## Available data
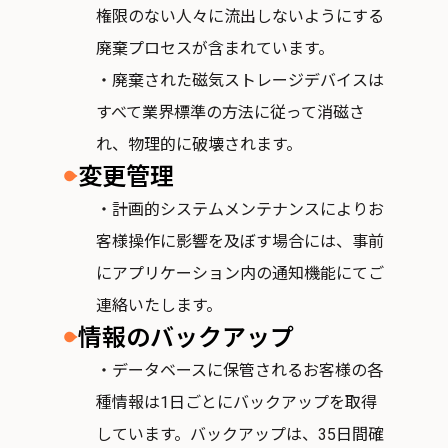
権限のない人々に流出しないようにする
廃棄プロセスが含まれています。
・廃棄された磁気ストレージデバイスは
すべて業界標準の方法に従って消磁さ
れ、物理的に破壊されます。
変更管理
・計画的システムメンテナンスによりお
客様操作に影響を及ぼす場合には、事前
にアプリケーション内の通知機能にてご
連絡いたします。
情報のバックアップ
・データベースに保管されるお客様の各
種情報は1日ごとにバックアップを取得
しています。バックアップは、35日間確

## Required work
Please print everything in the material exactly, apart from the pictures.

## Output below
権限のない人々に流出しないようにする
廃棄プロセスが含まれています。
・廃棄された磁気ストレージデバイスは
すべて業界標準の方法に従って消磁さ
れ、物理的に破壊されます。
変更管理
・計画的システムメンテナンスによりお
客様操作に影響を及ぼす場合には、事前
にアプリケーション内の通知機能にてご
連絡いたします。
情報のバックアップ
・データベースに保管されるお客様の各
種情報は1日ごとにバックアップを取得
しています。バックアップは、35日間確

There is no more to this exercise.